→ **TASK PROMPT**:
Reproduce word for word the part of the listing that opens with the line containing "Does any single" and runs to the end of the listing, leaving out the pictures.
Start of PROVIDED MATERIAL
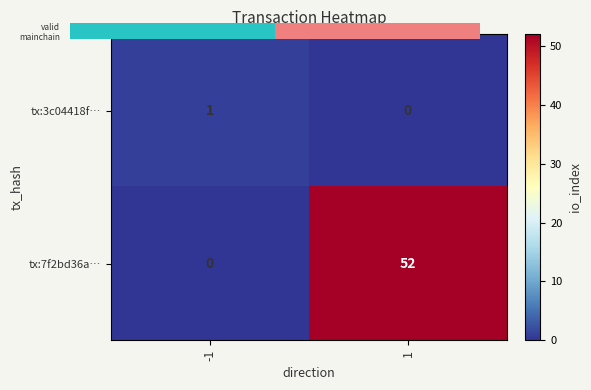

Reading left to right, what are all the values shown in this chart?

tx:3c04418f…: 1	0
tx:7f2bd36a…: 0	52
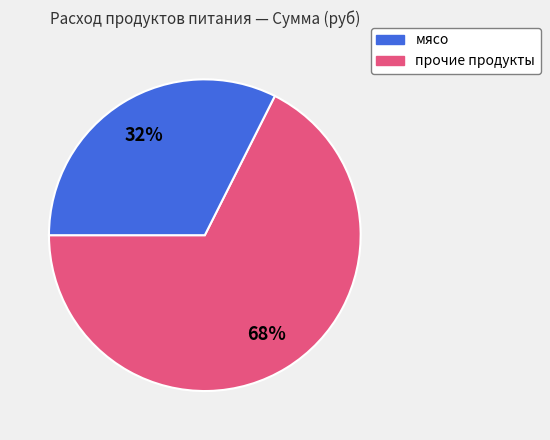

Does any single category account for the majority?

Yes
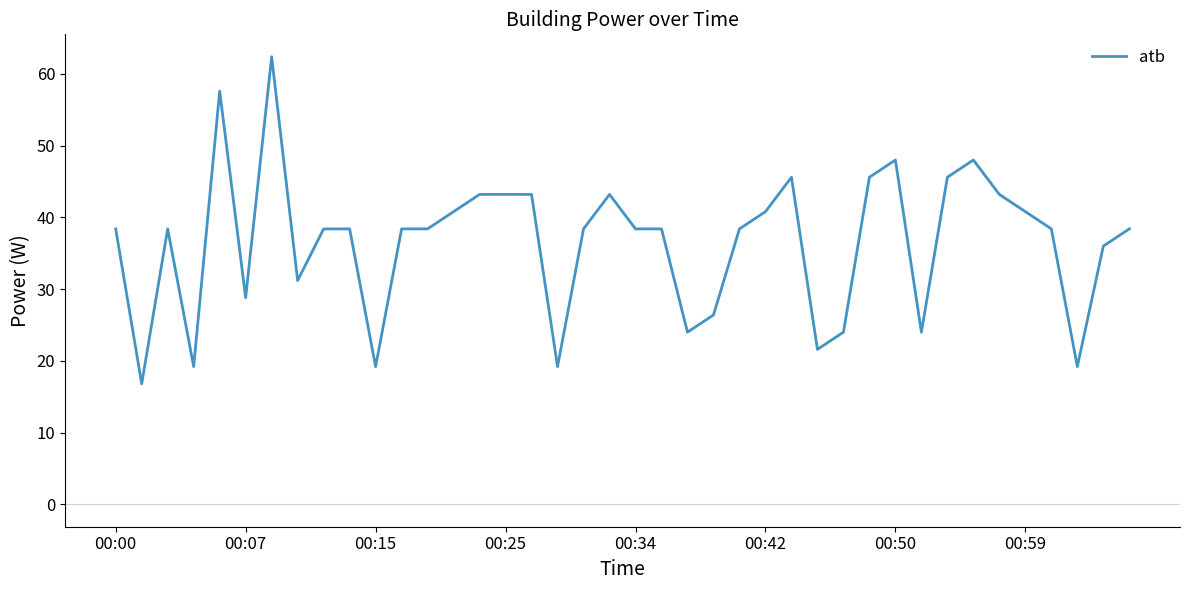

What is the maximum value shown in the chart?

62.4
End of PROVIDED MATERIAL
→ **RESPONSE FOR THIS EXERCISE**:
Does any single category account for the majority?

Yes

What is the maximum value shown in the chart?

62.4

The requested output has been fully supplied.